The First Amendment protects speech and religion by quite different mechanisms. Speech is protected by ensuring its full expression even when the government participates, for the very object of some of our most important speech is to persuade the government to adopt an idea as its own... 

The method for protecting freedom of worship and freedom of conscience in religious matters is quite the reverse. In religious debate or expression the government is not a prime participant, for the Framers deemed religious establishment antithetical to the freedom of all. 

Let’s untangle that a bit, shall we?

Church State Arm WrestleFree speech embraces the individual trying to persuade or inform the government, and the government reasoning with or compelling the individual. It’s an ongoing back-and-forth, the collective national “discussion” about… everything. It’s essential in a republic that this interaction happen in some form. 

Matters of faith, on the other hand, neither require nor benefit from the government’s approval or cooperation. Government has no religious point of view or agenda of which it must persuade the individual in order to maintain society. It’s essential in a truly free nation that this not happen in any avoidable form. 

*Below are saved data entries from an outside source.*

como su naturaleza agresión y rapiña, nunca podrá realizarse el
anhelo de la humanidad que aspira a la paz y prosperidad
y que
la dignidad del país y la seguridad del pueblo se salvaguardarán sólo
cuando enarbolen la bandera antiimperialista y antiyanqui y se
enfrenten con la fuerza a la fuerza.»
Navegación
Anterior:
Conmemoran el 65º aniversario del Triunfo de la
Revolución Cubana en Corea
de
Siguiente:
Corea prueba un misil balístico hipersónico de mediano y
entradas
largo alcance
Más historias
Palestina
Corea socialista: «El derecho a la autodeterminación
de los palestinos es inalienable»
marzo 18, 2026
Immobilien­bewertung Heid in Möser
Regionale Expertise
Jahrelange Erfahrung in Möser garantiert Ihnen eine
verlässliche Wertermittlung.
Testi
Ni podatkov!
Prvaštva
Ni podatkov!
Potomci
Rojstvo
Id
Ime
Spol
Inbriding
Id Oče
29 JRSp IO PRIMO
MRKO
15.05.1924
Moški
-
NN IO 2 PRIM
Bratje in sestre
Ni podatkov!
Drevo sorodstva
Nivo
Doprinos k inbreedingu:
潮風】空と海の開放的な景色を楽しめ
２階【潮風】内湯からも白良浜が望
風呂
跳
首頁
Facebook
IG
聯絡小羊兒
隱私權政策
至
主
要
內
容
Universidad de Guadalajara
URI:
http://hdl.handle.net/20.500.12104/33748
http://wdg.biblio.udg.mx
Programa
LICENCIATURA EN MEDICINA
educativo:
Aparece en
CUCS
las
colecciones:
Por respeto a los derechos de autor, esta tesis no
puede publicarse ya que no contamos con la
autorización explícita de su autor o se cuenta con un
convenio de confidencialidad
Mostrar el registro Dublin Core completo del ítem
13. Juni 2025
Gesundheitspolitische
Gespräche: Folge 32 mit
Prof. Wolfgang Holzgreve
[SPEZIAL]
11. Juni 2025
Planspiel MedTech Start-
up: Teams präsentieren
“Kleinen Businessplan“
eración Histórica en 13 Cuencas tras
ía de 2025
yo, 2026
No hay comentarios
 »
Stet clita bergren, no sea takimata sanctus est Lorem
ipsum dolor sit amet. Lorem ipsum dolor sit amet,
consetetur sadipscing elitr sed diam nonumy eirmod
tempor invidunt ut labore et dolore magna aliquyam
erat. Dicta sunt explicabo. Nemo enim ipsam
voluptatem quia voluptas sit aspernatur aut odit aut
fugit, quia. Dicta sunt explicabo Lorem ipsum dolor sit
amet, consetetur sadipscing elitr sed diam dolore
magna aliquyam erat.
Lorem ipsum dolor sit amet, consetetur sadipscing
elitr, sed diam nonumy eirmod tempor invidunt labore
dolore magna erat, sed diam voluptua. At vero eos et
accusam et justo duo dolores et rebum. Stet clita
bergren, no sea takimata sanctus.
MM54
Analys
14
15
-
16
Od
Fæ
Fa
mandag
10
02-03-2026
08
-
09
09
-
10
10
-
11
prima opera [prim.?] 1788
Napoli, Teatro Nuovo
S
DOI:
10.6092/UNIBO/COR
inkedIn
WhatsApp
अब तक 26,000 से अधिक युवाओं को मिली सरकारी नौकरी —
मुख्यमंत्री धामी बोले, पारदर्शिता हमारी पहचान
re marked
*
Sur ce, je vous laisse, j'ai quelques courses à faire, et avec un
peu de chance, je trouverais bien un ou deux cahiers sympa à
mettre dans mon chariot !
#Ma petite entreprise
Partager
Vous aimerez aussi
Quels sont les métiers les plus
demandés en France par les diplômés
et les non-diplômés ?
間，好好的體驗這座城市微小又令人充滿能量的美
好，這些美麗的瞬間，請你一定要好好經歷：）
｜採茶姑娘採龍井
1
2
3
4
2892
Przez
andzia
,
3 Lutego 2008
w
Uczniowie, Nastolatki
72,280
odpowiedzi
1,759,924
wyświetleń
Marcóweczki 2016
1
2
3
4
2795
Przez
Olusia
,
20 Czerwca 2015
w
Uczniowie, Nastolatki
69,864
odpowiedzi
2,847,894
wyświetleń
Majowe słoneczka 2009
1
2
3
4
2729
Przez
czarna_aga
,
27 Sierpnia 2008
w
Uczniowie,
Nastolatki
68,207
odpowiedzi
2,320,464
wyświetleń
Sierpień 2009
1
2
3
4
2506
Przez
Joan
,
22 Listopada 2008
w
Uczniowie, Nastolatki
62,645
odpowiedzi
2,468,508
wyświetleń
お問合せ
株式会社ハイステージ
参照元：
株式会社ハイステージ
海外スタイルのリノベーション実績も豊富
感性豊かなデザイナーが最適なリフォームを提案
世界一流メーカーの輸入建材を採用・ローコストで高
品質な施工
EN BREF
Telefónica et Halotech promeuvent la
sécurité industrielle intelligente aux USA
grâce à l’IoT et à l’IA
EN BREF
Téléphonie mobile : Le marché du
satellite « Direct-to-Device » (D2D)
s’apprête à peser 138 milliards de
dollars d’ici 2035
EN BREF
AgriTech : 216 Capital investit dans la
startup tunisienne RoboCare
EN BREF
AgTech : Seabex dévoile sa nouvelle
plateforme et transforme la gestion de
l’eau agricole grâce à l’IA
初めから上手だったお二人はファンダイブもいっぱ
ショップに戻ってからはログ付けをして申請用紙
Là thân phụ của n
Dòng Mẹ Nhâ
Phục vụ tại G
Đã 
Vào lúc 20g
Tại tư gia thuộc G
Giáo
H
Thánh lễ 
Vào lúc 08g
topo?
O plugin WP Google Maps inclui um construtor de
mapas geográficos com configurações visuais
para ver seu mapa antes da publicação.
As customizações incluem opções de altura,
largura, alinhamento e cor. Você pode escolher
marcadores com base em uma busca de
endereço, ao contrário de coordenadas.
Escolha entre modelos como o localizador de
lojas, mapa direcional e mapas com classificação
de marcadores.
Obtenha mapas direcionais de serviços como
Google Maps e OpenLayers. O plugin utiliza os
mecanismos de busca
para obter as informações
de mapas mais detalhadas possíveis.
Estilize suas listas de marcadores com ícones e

You can argue tax policy with your elected representative, and they can explain to you why they’re going to do it their way anyhow. You may not vote for them again, but you still have to pay those taxes. The same system simply doesn’t apply when working out whether baptism requires full immersion or if “speaking in tongues” is a viable way to discern the will of the Holy Spirit. Secular authority has a horrible record when it comes to deciding or regulating such things, and it’s best for everyone if it simply stays as far out of those discussions as possible.